## START Text excerpt

Voicethread Example 2: The Water Cycle


Voicethread Example 3: A Booktalk of Birdman by Rafe Martin


I was really disappointed I couldn’t embed these voicethreads directly to my wordpress blog because I see that you can embed voicethread into many applications including blogger.   Oh well, something to think about when choosing a blog for next time.   On the bright side, I was able to embed them on my pbwiki so my staff and students can view them easily.

This wasn’t the first time I’ve used voicethread in school.  I first heard about it last year at a divisional technology workshop and promptly tried to use it in my library program as a vehicle for booktalks (see example 3).  Unfortunately, I wasn’t successful in convincing any students to try it because I gave them the option of creating a book advertisement using Word, PowerPoint or voicethread and no one chose the latter.  I was surprised by that because when I first introduced voicethread to them, they thought it was really cool, especially the video demonstration of Wily Coyote but in the end, no one wanted to put their “voice” out there.  Next time I won’t give them a choice!

To display my learning this week using voicethread as a multimedia tool, I decided to think about how this tool could be used to display learning in a core course like science.  I thought about what our students were currently learning to see if I could infuse this web 2.0 tool into the learning process and I was very pleased with the results.

## END Text excerpt
## START Listed records

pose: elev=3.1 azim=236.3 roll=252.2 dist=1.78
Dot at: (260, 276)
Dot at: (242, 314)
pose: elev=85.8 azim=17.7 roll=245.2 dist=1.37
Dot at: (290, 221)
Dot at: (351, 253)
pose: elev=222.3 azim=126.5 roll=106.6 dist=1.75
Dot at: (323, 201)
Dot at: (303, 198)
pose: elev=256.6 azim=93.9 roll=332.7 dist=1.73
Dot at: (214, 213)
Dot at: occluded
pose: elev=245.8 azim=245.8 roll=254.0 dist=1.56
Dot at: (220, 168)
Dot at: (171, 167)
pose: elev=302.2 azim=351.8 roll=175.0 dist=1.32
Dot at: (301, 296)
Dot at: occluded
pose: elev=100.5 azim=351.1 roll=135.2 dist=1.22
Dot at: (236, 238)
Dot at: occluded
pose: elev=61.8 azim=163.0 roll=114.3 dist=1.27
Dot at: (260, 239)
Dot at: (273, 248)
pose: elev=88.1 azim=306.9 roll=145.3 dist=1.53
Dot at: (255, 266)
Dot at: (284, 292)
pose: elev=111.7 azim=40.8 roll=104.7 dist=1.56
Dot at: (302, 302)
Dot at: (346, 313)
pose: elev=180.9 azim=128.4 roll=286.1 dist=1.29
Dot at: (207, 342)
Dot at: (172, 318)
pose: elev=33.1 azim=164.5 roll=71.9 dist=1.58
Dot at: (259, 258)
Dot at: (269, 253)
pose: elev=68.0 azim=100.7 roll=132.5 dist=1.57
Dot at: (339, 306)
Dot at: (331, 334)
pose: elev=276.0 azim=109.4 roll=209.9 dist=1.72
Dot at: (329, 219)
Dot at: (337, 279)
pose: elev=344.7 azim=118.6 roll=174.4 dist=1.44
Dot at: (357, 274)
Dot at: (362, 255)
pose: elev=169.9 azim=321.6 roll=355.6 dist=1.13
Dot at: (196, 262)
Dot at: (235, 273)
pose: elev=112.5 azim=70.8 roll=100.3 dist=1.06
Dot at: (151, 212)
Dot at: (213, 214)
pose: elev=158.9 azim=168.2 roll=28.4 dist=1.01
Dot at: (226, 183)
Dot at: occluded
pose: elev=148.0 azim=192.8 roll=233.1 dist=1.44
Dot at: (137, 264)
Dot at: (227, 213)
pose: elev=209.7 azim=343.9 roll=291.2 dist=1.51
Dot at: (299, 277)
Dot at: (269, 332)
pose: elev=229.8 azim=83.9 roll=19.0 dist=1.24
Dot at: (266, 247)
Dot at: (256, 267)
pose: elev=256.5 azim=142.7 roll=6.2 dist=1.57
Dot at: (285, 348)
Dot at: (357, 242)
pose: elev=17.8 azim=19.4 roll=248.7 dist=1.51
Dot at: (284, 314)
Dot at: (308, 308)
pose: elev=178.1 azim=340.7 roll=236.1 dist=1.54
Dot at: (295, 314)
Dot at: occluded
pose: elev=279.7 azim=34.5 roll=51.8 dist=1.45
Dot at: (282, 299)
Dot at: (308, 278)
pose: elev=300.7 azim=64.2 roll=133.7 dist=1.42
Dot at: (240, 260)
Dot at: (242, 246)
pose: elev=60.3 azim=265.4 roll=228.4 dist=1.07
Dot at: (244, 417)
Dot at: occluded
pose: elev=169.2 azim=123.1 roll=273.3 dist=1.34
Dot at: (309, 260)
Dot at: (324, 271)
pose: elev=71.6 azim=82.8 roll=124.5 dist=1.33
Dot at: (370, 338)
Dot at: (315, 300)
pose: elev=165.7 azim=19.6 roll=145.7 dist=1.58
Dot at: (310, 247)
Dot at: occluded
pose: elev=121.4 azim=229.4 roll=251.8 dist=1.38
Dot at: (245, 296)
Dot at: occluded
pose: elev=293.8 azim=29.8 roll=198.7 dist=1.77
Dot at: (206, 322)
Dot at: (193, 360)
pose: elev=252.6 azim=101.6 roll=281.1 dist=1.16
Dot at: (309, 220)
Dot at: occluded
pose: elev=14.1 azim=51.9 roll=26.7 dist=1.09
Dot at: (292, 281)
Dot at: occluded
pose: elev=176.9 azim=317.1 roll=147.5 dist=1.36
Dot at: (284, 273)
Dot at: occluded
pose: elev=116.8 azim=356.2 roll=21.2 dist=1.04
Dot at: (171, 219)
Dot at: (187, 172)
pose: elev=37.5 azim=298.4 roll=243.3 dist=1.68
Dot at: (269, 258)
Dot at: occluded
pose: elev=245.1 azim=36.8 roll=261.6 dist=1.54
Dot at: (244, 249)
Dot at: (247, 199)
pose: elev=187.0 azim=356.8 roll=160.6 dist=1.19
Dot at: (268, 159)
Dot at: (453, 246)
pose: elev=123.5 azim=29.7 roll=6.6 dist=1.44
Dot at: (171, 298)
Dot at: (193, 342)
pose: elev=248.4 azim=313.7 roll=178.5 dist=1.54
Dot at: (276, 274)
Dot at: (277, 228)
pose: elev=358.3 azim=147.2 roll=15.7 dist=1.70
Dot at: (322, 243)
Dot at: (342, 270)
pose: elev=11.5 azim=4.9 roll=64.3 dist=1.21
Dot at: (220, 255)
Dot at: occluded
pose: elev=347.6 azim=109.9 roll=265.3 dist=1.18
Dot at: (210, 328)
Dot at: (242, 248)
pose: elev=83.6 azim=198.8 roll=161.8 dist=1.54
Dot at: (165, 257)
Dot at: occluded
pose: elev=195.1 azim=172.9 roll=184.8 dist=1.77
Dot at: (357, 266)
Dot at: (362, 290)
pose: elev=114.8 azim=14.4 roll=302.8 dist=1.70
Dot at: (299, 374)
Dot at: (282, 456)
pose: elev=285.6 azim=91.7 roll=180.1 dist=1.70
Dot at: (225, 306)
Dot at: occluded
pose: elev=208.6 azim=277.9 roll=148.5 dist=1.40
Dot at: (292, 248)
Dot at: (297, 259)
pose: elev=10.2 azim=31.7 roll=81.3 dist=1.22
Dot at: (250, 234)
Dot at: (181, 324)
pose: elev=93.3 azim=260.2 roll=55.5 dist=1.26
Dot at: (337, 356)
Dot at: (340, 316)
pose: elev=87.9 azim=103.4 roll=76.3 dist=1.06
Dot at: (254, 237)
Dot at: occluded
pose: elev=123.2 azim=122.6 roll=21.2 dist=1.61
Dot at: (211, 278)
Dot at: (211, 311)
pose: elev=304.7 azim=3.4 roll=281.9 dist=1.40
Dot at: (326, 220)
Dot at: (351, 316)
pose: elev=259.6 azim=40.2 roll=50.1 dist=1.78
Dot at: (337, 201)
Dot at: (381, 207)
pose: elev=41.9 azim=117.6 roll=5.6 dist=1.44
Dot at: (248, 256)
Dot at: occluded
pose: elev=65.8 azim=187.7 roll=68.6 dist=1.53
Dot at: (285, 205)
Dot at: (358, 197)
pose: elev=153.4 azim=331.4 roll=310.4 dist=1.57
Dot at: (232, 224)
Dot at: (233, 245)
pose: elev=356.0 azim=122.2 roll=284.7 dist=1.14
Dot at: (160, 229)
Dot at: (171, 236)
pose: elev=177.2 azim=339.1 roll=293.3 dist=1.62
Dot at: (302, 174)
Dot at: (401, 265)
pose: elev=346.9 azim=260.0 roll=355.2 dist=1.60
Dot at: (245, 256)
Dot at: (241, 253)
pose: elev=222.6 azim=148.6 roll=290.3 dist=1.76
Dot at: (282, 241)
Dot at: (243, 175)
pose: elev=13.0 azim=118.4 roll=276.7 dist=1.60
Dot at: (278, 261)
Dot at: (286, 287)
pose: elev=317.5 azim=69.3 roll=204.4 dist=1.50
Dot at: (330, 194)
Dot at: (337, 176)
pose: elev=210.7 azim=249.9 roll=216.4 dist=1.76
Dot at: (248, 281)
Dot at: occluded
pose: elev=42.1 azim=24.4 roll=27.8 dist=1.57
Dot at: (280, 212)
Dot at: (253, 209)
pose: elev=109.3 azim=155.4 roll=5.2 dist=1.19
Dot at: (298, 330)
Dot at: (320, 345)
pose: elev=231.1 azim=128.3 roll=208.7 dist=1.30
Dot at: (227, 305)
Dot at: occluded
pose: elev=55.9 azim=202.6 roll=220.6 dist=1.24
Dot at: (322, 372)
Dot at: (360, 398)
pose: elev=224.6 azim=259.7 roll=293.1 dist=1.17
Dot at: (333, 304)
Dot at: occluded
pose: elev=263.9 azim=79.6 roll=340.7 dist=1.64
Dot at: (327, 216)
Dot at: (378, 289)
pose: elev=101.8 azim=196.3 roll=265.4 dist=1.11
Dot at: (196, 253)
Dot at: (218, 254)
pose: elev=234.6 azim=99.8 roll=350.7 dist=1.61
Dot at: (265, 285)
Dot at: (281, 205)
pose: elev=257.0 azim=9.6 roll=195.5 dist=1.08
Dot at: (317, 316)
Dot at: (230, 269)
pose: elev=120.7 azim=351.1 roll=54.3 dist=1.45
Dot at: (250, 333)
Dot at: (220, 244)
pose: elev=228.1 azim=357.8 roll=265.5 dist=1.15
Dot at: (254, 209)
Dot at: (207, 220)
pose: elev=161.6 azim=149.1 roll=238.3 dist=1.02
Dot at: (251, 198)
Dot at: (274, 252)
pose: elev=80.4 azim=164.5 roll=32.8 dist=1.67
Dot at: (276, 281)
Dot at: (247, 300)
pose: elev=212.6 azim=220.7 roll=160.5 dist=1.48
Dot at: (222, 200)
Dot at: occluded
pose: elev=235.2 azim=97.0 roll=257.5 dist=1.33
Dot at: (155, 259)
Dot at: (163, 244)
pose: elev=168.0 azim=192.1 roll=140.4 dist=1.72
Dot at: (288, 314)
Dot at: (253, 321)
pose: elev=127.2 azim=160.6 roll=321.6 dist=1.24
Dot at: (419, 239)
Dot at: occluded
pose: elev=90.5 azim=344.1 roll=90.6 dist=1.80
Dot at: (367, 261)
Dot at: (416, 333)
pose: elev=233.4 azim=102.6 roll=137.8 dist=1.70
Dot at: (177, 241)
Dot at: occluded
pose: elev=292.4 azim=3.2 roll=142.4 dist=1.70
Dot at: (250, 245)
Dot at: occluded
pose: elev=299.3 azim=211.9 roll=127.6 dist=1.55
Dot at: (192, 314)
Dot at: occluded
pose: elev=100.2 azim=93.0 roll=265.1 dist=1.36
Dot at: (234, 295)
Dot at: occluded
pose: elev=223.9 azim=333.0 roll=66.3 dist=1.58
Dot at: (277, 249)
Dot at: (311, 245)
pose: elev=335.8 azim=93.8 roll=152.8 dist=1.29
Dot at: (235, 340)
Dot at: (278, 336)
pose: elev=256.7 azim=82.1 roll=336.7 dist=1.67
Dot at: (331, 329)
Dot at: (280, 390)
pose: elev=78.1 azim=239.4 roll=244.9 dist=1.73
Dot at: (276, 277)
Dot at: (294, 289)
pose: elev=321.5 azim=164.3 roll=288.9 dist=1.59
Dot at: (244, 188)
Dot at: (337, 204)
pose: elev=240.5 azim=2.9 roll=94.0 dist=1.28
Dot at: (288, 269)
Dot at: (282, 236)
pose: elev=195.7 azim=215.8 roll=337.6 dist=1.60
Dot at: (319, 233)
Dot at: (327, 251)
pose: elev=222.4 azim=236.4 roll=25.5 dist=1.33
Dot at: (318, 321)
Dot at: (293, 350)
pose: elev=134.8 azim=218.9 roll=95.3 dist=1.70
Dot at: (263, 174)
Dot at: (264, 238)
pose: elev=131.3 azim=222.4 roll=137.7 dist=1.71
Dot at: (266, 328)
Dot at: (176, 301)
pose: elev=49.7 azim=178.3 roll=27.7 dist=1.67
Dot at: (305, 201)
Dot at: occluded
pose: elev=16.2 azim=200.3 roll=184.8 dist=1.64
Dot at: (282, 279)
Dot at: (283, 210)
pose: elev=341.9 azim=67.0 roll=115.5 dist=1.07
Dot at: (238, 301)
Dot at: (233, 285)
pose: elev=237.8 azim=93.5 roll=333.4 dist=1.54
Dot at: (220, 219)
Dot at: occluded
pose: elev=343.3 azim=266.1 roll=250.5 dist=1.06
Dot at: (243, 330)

## END Listed records

● **To do**:
A: In the blog post about VoiceThread, which three tools were students offered for creating a book advertisement?
B: Write the next part of the blog post about VoiceThread, beginning after its final sentence.

● **Answers for the tasks**:
A: Word, PowerPoint, and voicethread

B:
Our grade 8 science students are currently learning the systems of the body.  This week they have been looking specifically at the circulatory system so I decided to find a digital picture of this system and using voicethread, describe how the heart and lungs work together to circulate blood in our bodies (example 1).  Once again, finding and uploading the picture and using the tool was the easy part.  I had to do some reviewing about the circulatory system before I was confident enough to demonstrate my learning using voicethread.    What a great way for students to synthesize all they have learned on the subject and demonstrate whether they understand the process or not!  I had never used the drawing tool before – it was fun and easy to use – and perfect to show whether I knew which way the blood pumps in the body.  Every student in the class could create their own demonstration on the same voicethread and they could all then be reviewed and by the teacher who could leave a comment stating whether the student had understood the process.  After showing a few of our science teachers my multimedia circulatory system, they can’t wait to give it a try.  We’re already thinking of ways to incorporate voicethread into demonstrations of other body systems.

Our grade 7 science students have been discussing how to preserve natural resources such as water.  They have been examining the water cycle and how water tables can become polluted.  So I decided to see if I could describe the water cycle to them using voicethread (example 2).  Much like my experience with the circulatory system, it wasn’t hard to find the picture and use the tool, I had to plan how and what I was going to say.  Using the drawing tool was once again a perfect fit for this presentation.  I haven’t shown this presentation to any teachers yet but I think they will see the value of students demonstrating their learning of the water cycle in the way.  Students could even create their own voicethread presentations finding pictures of other natural resources and adding their thoughts on how they can be preserved.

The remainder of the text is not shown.